One sample contains the following information: * A timestamp * An arbitrary number of key-value string pairs (tags) * A number of metric values (double precision) that matches the number of metric names defined in the header.
The data format defines, how the header and the samples are encoded as streams of bytes. If the metrics provided by a data source change, an ongoing TCP connection must be closed and a new connection must be opened, which will send a new header defining the new metrics. The same must be done when storing data in files: each file can only contain a single header.
Note: Some implementations of Bitflow (for example go-bitflow) support changing headers both in files and in TCP connections. This should not be done to stay compatible with other implementations (bitflow4j and bitflow.py). Changing headers are implemented by simply transmitting the byte stream of a new header instead of a sample. The header data formats are defined in a way that the header can be distinguished from sample data. Writing a CSV file with multiple headers breaks the semantics of regular CSV files.
CSV data format¶
The CSV data format follows the basic CSV syntax. The header is followed by a number of samples, one sample per line:
time,tags,cpu,disk-io/all/io,disk-io/all/ioBytes,disk-io/all/ioTime
2017-11-09 13:51:09.877210495,experiment=cpu host=wally133,0,0,0,0
2017-11-09 13:51:10.377433859,experiment=cpu host=wally133,54.99999999927241,11.654148188577683,859247.4519964771,0,11.653989825577415
Comma (,) is used for separating fields and newline characters separate the header line and the individual samples.
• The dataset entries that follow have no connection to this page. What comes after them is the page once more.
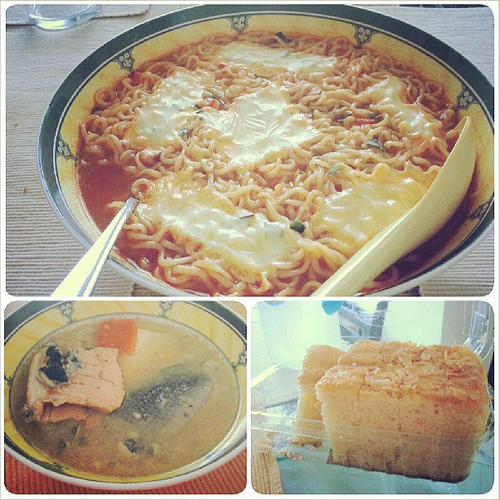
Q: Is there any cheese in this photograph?
A: Yes, there is cheese.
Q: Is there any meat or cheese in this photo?
A: Yes, there is cheese.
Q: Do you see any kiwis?
A: No, there are no kiwis.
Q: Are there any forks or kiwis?
A: No, there are no kiwis or forks.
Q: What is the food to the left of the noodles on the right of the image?
A: The food is cheese.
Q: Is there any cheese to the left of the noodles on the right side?
A: Yes, there is cheese to the left of the noodles.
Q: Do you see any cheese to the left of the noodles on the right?
A: Yes, there is cheese to the left of the noodles.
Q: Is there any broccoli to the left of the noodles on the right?
A: No, there is cheese to the left of the noodles.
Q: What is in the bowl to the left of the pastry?
A: The fish is in the bowl.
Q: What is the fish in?
A: The fish is in the bowl.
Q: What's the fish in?
A: The fish is in the bowl.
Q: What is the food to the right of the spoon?
A: The food is noodles.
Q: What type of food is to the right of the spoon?
A: The food is noodles.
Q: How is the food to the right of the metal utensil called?
A: The food is noodles.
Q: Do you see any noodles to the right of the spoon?
A: Yes, there are noodles to the right of the spoon.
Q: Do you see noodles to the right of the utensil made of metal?
A: Yes, there are noodles to the right of the spoon.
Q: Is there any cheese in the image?
A: Yes, there is cheese.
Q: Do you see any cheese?
A: Yes, there is cheese.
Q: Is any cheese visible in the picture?
A: Yes, there is cheese.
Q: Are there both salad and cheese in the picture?
A: No, there is cheese but no salad.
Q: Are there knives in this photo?
A: No, there are no knives.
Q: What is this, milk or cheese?
A: This is cheese.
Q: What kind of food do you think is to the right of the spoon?
A: The food is cheese.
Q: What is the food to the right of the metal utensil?
A: The food is cheese.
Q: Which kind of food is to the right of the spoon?
A: The food is cheese.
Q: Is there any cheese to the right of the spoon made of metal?
A: Yes, there is cheese to the right of the spoon.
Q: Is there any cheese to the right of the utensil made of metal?
A: Yes, there is cheese to the right of the spoon.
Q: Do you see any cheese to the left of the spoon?
A: No, the cheese is to the right of the spoon.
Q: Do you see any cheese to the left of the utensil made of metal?
A: No, the cheese is to the right of the spoon.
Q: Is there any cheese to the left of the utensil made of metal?
A: No, the cheese is to the right of the spoon.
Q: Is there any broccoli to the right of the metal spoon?
A: No, there is cheese to the right of the spoon.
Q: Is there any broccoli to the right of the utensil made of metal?
A: No, there is cheese to the right of the spoon.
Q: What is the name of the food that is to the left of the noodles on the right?
A: The food is cheese.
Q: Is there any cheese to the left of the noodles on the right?
A: Yes, there is cheese to the left of the noodles.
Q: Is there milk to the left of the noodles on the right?
A: No, there is cheese to the left of the noodles.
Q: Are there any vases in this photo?
A: No, there are no vases.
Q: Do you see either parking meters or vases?
A: No, there are no vases or parking meters.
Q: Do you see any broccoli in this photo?
A: No, there is no broccoli.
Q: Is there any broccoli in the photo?
A: No, there is no broccoli.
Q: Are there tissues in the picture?
A: No, there are no tissues.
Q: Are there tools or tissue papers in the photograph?
A: No, there are no tissue papers or tools.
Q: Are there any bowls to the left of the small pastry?
A: Yes, there is a bowl to the left of the pastry.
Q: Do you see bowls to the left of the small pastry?
A: Yes, there is a bowl to the left of the pastry.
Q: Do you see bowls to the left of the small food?
A: Yes, there is a bowl to the left of the pastry.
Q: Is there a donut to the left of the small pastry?
A: No, there is a bowl to the left of the pastry.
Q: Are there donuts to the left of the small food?
A: No, there is a bowl to the left of the pastry.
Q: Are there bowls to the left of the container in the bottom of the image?
A: Yes, there is a bowl to the left of the container.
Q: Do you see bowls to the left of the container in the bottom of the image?
A: Yes, there is a bowl to the left of the container.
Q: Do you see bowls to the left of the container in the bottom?
A: Yes, there is a bowl to the left of the container.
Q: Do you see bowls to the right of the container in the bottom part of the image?
A: No, the bowl is to the left of the container.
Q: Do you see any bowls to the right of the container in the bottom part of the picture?
A: No, the bowl is to the left of the container.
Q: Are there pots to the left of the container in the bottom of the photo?
A: No, there is a bowl to the left of the container.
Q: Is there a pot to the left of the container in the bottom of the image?
A: No, there is a bowl to the left of the container.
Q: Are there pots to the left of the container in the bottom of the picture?
A: No, there is a bowl to the left of the container.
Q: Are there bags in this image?
A: No, there are no bags.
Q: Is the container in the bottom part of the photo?
A: Yes, the container is in the bottom of the image.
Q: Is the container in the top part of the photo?
A: No, the container is in the bottom of the image.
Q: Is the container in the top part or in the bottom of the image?
A: The container is in the bottom of the image.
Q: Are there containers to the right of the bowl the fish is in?
A: Yes, there is a container to the right of the bowl.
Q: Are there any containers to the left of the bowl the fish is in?
A: No, the container is to the right of the bowl.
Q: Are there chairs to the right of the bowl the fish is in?
A: No, there is a container to the right of the bowl.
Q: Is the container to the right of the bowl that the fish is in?
A: Yes, the container is to the right of the bowl.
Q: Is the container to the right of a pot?
A: No, the container is to the right of the bowl.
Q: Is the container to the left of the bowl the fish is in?
A: No, the container is to the right of the bowl.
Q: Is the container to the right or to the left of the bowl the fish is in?
A: The container is to the right of the bowl.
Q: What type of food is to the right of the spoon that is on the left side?
A: The food is noodles.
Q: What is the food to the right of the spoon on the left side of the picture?
A: The food is noodles.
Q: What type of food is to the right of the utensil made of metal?
A: The food is noodles.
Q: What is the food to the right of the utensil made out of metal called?
A: The food is noodles.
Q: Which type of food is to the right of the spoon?
A: The food is noodles.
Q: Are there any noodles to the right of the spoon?
A: Yes, there are noodles to the right of the spoon.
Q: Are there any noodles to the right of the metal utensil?
A: Yes, there are noodles to the right of the spoon.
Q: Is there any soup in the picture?
A: Yes, there is soup.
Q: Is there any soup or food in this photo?
A: Yes, there is soup.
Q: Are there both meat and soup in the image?
A: Yes, there are both soup and meat.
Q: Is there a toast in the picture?
A: No, there are no toasts.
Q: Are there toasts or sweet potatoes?
A: No, there are no toasts or sweet potatoes.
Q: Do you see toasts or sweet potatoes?
A: No, there are no toasts or sweet potatoes.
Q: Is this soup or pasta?
A: This is soup.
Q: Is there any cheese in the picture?
A: Yes, there is cheese.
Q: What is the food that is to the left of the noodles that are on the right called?
A: The food is cheese.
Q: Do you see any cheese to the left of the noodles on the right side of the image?
A: Yes, there is cheese to the left of the noodles.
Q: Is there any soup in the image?
A: Yes, there is soup.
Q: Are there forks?
A: No, there are no forks.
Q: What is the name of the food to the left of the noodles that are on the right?
A: The food is soup.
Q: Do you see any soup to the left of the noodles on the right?
A: Yes, there is soup to the left of the noodles.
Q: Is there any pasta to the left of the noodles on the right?
A: No, there is soup to the left of the noodles.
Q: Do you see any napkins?
A: No, there are no napkins.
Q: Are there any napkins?
A: No, there are no napkins.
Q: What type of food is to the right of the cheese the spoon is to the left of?
A: The food is noodles.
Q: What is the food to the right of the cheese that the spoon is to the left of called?
A: The food is noodles.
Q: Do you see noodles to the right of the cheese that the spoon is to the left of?
A: Yes, there are noodles to the right of the cheese.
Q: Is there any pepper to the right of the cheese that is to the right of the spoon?
A: No, there are noodles to the right of the cheese.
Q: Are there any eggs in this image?
A: No, there are no eggs.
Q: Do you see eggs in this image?
A: No, there are no eggs.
The number of header fields must match the number of fields in each sample.
The first column name must always be time, the second column is always tags. This is used to identify the data format as CSV.
The time column contains the timestamp of each sample in the format YYYY-MM-DD HH:mm:SS.sssssssss.
The tags column contains the tags as string key-value pairs separated by = and single space characters.
There can be an arbitrary number of tags, including zero, in which case the field is empty.
There can also be an arbitray number of metrics. When there are no metrics, the CSV header is simply time,tags.
Binary data format¶
A header in the binary format is encoded by writing the header fields, separated by newline characters.
The first header field is for the timestamp and is called timB. This is different from the CSV format, but has the same length to make the format discovery more efficient.
The second header field is tags, which is then followed by the metric names.
After all fields are written, an empty line signals the start of the first sample.
In other words, the end of the header is encoded as a double newline character (\n\n).
A binary sample starts with a capital X byte. This is to distinguish it from a repeated header.
After that, the timestamp is transmitted as a big-endian 8-byte unsigned integer value of the Unix timestamp.
After the timestamp, the tags are transmitted in the same format as in the CSV format, concluded by a single newline character.
Following the tags, the actual metric data is encoded as big-endian IEEE 754 double-precision values.
The number of metric values must match the number of metric names defined in the header. The sample is not terminated by any additional byte sequence!
After the last byte of the last metric, an X byte indicates a new sample, while a timB byte sequence indicates an updated header.
Any other byte sequence would violate the marshalling format and should lead to a closed TCP connection or signal an invalid data file.
Note: Since some byte sequences are special in the two data formats, the tags must not contain any of the following characters: , \n =, in addition to the white space character. By convention, such characters are replaced by underscores.